Activity:
Copy out the data below line for line, without the pictures.

▼

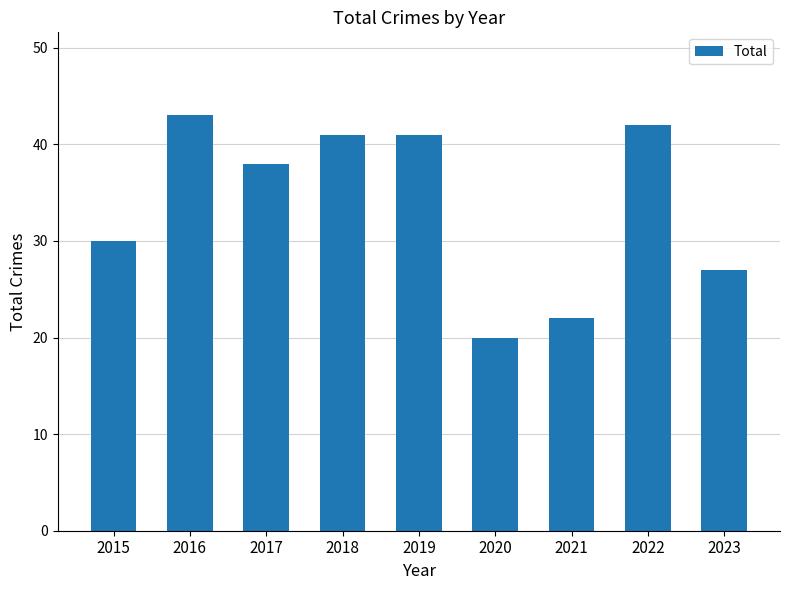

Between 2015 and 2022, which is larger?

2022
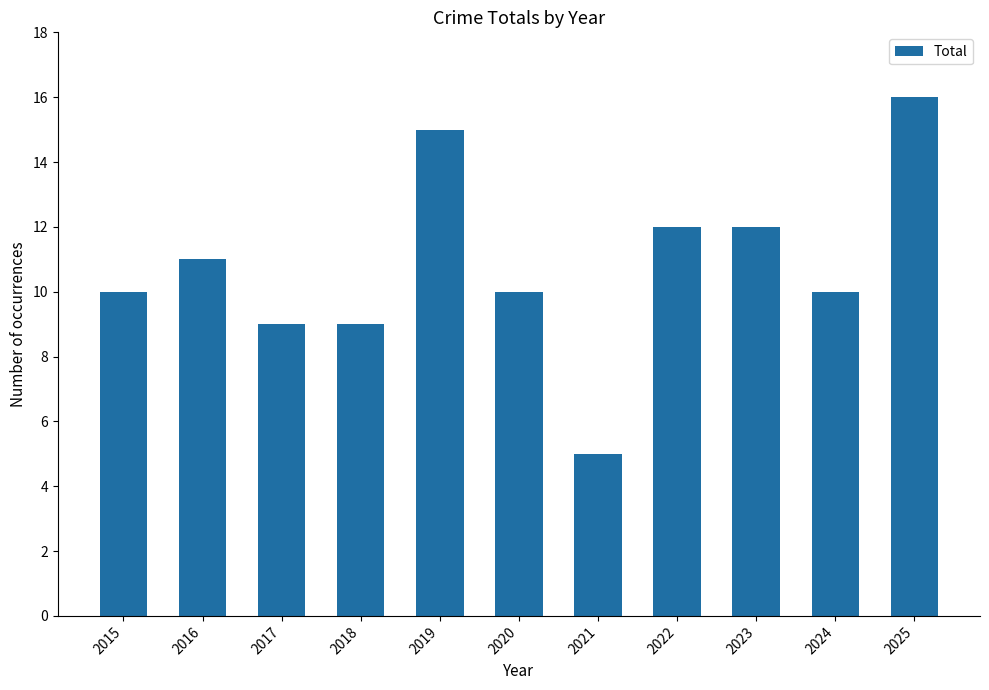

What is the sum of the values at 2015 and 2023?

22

▲

Response area:
Between 2015 and 2022, which is larger?

2022

What is the sum of the values at 2015 and 2023?

22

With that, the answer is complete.